● **Document text**
───

Walter Pidgeon

  • Sky Murder (1940)

    Sky Murder (1940)

    (On Cable TV, February 2021) My not-so-secret reason to watch Sky Murder was to get a glimpse of Virginia O’Brien’s screen debut, and I got exactly that: she shows up as part of a group of models and doesn’t get any discernible dialogue other than group screaming, but she’s there all right for the first half of the film. Of course, Virginia O’Brien is not the point of the film — Sky Murder is the third and final film in a series of mysteries featuring Walter Pidgeon as the then-popular literary hero Nick Carter. The plot has to do with subversive villains plotting attacks within the United States, and showing their hands too early by murdering someone aboard a charter plane in which Carter (and the models) are also present. After much screaming and another murder attempt, Carter gets on the case in a narrative that would feel familiar to any action movie fan: Chases, explosions, spies, high-stake gambits and villain unmasking are all part of the routine for Carter, and Pidgeon does carry the role with authority. It’s relatively easy to deduce that this is a film in the series by the way the protagonist moves around the screen, fully established and self-confident that audiences are watching. For a 72-minute film, Sky Murder features a steady series of sensational episodes, comic relief, romantic interests, perfidious antagonists (all of them caught by the police) and steadfast allies. It’s fun to watch, even though it won’t fool anyone into thinking that this was a high-class production. I’m now curious enough to seek out the other Carter movies — with any luck, TCM will run a marathon sometime soon.

  • Blossoms in the Dust (1941)

    Blossoms in the Dust (1941)

───

● **Extracted material**
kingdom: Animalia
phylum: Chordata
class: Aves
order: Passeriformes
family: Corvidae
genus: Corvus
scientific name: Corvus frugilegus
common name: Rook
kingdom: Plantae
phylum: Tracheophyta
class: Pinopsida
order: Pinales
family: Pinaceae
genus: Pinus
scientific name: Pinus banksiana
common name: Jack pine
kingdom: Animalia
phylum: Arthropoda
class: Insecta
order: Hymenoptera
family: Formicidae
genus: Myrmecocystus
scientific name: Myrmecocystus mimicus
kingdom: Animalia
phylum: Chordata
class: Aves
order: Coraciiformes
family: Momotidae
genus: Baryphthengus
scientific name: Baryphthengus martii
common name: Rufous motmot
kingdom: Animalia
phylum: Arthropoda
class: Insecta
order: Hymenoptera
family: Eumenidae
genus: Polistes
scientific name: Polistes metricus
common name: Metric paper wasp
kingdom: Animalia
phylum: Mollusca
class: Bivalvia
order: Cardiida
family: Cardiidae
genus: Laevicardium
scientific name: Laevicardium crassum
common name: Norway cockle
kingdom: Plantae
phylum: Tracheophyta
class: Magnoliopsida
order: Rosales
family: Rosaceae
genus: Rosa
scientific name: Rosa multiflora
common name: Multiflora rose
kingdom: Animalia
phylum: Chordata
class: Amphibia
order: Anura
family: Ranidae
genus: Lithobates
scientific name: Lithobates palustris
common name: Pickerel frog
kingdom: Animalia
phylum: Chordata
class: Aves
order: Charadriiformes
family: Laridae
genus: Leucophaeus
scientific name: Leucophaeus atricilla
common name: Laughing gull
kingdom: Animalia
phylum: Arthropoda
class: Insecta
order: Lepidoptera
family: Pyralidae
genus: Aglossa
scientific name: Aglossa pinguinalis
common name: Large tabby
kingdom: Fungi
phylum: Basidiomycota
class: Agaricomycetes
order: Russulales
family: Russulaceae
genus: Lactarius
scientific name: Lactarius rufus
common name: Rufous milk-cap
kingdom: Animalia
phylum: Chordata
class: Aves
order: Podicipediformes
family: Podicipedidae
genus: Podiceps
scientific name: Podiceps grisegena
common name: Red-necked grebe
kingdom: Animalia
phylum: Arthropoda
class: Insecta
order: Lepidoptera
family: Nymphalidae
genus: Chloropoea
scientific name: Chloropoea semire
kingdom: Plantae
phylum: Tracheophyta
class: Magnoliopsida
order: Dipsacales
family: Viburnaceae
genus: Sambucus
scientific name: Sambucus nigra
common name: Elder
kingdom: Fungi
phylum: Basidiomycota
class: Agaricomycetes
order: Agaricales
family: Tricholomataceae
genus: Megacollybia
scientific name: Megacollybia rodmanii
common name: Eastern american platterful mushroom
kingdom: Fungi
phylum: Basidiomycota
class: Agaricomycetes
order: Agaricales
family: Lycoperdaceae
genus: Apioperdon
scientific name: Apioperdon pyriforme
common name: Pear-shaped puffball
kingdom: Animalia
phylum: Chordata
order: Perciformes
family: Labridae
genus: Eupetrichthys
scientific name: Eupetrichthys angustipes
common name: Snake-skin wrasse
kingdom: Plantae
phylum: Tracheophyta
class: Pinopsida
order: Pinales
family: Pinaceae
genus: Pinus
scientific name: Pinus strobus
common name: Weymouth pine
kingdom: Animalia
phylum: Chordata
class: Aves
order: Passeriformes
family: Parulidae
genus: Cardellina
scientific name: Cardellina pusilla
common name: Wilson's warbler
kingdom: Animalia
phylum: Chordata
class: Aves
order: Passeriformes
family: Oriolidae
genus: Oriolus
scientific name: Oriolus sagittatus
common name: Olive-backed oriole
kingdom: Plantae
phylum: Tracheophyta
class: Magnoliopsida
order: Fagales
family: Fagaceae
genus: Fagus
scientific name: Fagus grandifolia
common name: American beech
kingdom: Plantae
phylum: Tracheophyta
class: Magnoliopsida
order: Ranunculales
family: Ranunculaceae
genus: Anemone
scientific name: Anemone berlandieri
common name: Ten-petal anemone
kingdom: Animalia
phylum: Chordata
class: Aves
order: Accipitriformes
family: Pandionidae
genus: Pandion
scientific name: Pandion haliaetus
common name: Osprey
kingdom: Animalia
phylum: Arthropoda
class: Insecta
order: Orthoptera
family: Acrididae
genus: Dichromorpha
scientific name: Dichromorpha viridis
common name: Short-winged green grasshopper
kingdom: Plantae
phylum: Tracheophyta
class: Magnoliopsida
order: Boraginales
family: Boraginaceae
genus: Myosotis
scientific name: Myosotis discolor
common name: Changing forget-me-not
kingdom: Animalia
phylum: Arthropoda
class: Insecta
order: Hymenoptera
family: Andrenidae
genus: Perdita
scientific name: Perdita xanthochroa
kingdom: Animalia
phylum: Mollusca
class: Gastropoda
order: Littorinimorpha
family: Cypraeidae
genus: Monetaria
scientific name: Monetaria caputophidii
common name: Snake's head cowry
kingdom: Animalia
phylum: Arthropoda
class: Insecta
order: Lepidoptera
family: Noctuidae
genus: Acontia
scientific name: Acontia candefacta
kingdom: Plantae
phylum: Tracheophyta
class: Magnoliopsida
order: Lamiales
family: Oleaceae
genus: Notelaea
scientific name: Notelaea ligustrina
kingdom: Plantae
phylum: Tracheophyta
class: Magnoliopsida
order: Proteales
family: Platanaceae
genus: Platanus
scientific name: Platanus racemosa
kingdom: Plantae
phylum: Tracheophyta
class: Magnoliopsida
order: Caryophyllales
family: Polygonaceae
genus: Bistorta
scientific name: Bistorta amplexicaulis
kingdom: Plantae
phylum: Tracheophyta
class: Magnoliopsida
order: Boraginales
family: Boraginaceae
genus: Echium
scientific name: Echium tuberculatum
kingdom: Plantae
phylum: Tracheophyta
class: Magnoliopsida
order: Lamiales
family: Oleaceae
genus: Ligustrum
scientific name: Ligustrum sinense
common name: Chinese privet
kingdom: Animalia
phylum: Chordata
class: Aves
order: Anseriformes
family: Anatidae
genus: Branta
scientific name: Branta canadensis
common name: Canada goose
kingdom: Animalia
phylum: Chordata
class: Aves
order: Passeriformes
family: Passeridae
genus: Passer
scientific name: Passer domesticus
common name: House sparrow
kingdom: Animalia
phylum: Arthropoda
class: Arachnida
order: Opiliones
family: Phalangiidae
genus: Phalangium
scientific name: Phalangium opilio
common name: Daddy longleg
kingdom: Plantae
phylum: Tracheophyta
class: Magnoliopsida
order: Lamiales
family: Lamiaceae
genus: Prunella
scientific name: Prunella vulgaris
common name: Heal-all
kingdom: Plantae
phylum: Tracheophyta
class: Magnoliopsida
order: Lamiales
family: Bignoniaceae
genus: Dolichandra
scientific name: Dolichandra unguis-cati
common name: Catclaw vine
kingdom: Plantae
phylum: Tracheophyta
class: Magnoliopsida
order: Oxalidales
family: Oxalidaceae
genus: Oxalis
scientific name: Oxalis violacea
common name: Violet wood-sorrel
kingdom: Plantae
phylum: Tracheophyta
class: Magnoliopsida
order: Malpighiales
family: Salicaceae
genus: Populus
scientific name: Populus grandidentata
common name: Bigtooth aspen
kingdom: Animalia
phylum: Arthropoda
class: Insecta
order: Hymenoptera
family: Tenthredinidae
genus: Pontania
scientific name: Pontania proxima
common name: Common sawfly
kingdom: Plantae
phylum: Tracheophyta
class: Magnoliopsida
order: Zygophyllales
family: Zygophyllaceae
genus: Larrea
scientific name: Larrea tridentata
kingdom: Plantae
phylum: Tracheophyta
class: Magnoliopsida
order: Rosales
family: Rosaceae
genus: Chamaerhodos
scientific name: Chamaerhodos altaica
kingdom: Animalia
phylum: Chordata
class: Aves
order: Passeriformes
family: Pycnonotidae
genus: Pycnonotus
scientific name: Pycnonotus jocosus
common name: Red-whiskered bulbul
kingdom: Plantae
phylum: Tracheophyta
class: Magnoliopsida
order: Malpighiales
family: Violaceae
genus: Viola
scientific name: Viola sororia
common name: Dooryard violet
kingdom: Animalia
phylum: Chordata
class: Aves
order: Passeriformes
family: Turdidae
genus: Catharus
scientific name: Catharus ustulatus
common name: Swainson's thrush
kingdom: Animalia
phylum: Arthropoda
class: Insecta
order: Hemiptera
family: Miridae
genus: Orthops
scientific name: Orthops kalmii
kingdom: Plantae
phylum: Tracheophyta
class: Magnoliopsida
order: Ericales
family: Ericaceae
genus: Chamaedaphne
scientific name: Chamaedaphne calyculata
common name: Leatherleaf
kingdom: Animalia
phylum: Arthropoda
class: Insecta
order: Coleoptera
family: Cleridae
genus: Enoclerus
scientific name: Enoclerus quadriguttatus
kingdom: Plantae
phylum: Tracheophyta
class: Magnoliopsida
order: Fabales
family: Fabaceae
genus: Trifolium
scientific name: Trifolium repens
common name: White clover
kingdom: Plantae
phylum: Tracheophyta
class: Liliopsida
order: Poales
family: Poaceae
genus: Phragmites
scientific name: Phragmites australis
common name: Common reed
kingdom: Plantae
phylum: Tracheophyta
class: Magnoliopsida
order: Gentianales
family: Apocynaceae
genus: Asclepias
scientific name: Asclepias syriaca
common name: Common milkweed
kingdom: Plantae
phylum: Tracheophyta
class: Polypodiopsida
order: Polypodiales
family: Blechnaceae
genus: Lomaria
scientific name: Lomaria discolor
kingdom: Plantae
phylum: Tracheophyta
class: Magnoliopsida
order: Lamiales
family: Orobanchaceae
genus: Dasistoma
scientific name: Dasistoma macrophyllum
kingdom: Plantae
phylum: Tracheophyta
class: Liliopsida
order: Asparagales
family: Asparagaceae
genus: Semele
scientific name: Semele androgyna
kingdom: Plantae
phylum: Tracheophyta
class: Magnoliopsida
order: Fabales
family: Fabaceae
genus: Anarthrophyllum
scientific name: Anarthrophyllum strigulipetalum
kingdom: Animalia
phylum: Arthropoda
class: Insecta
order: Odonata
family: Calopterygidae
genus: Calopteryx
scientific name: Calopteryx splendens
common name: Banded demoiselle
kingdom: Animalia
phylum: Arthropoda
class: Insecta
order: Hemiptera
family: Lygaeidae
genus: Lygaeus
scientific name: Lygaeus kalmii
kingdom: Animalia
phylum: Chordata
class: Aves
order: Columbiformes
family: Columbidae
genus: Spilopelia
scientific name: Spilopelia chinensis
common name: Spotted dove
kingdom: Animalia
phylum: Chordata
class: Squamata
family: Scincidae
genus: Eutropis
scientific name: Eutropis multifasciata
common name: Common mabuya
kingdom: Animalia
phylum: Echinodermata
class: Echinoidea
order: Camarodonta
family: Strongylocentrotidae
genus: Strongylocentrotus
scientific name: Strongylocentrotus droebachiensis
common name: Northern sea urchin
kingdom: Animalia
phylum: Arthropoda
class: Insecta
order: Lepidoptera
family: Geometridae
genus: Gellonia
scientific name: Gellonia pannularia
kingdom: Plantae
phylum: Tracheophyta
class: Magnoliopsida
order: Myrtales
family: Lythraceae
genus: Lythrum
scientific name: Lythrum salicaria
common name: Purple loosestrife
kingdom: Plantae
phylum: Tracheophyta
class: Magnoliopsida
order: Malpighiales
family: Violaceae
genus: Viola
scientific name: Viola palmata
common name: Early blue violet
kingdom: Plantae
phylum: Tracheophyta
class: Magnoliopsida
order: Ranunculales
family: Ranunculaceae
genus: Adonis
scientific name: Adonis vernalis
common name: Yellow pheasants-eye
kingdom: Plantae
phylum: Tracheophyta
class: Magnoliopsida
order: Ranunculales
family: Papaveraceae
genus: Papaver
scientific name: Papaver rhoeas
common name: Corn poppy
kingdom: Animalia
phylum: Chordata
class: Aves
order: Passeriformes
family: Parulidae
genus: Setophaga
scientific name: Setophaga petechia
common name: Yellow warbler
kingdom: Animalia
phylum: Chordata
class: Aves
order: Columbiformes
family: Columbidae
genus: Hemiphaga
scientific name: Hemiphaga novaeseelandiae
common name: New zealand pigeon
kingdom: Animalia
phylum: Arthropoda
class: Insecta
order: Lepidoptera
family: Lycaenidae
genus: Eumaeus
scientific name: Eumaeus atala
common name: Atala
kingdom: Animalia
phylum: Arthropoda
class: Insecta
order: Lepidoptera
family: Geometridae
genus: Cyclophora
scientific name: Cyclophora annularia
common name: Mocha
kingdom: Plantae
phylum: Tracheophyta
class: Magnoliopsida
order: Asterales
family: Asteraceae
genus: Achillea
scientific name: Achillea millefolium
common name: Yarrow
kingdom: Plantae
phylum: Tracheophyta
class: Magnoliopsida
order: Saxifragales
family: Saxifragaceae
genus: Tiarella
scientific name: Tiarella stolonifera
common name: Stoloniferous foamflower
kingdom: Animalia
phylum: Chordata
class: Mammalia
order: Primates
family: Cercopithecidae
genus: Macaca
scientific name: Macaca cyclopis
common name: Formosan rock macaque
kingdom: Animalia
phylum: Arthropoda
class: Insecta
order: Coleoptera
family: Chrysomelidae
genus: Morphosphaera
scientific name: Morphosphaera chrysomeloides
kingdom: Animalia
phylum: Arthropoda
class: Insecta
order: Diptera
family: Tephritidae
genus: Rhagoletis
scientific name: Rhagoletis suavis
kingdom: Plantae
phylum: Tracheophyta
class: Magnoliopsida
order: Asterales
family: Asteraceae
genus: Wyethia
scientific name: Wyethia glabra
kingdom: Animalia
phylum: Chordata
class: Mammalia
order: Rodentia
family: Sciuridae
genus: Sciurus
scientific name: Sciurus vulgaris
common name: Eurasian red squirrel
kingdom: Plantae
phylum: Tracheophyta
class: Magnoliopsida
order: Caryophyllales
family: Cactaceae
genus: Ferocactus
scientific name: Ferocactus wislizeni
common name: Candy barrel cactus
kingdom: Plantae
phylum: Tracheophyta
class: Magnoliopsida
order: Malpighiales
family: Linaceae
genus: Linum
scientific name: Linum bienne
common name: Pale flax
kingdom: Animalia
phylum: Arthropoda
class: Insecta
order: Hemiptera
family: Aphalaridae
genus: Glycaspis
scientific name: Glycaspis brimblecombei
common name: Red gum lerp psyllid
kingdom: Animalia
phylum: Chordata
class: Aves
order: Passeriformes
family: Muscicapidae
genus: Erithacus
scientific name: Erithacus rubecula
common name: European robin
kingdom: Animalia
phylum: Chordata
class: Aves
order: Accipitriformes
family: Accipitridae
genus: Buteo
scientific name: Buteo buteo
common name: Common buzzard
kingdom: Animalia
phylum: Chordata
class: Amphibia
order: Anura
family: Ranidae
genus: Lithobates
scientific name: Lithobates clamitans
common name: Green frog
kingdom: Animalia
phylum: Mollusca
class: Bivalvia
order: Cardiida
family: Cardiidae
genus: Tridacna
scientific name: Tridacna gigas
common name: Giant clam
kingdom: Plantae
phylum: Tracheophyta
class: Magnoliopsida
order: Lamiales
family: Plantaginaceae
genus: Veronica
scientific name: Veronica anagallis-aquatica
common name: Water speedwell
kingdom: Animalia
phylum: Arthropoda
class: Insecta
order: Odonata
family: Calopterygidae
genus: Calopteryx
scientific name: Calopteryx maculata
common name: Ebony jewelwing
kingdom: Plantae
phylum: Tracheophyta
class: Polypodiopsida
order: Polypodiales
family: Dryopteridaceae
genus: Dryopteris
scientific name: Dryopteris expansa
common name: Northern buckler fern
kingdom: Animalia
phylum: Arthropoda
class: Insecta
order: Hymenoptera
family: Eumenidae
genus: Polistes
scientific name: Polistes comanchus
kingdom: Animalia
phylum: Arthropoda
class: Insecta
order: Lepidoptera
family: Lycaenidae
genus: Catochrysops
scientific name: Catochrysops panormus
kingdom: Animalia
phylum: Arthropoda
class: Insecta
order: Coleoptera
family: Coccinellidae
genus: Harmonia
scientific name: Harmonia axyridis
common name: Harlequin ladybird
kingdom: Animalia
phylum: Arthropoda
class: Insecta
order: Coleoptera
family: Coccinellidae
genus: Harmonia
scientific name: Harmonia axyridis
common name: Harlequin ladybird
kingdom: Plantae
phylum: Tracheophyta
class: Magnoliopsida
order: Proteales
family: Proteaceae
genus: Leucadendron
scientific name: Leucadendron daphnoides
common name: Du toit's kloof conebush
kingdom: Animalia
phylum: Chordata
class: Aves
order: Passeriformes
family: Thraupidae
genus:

───

● **Jobs**
- 1) In the review of Sky Murder, what position does the film hold in the Nick Carter series?
- 2) List the elements that the Sky Murder review names as part of Carter's routine.
- 3) Carry on the Walter Pidgeon film reviews from the point where they stop.

● **Final answers**
- 1) It is the third and final film in the series.

- 2) Chases, explosions, spies, high-stake gambits and villain unmasking.

- 3)
    (On Cable TV, January 2020) If you want a specific illustration of the kind of overwrought melodrama that the major studios could produce in the 1940s (and get them nominated for an Oscar along the way), then Blossoms in the Dust can be your pick. Tackling social issues (in this case; advocating for adopted children) using a weeping dose of personal tragedy (a dead sister and child all in the first act), this is a film that wants to make you cry your eyes out and think that it’s all coming from an admirable source. Bleh. The film’s saving graces are its colour cinematography (still a rarity in the early 1940s, and a measure of how much of a prestige production this was despite the unspectacular nature of the visuals) and the first pairing of Greer Garson and Walter Pidgeon as the likable lead couple. Garson could make even the most hackneyed material look dignified and she does not disappoint here, even as the entire film around her is a pure weeper. The plot itself is manipulated for maximum pathos—while adapted from a real story, it’s cheerfully tweaked for drama whenever it can, even at the expense of basic credibility. Director Mervyn LeRoy was a veteran at that point, but even he can’t make Blossoms in the Dust work for modern audiences.

  • Madame Curie (1943)

    Madame Curie (1943)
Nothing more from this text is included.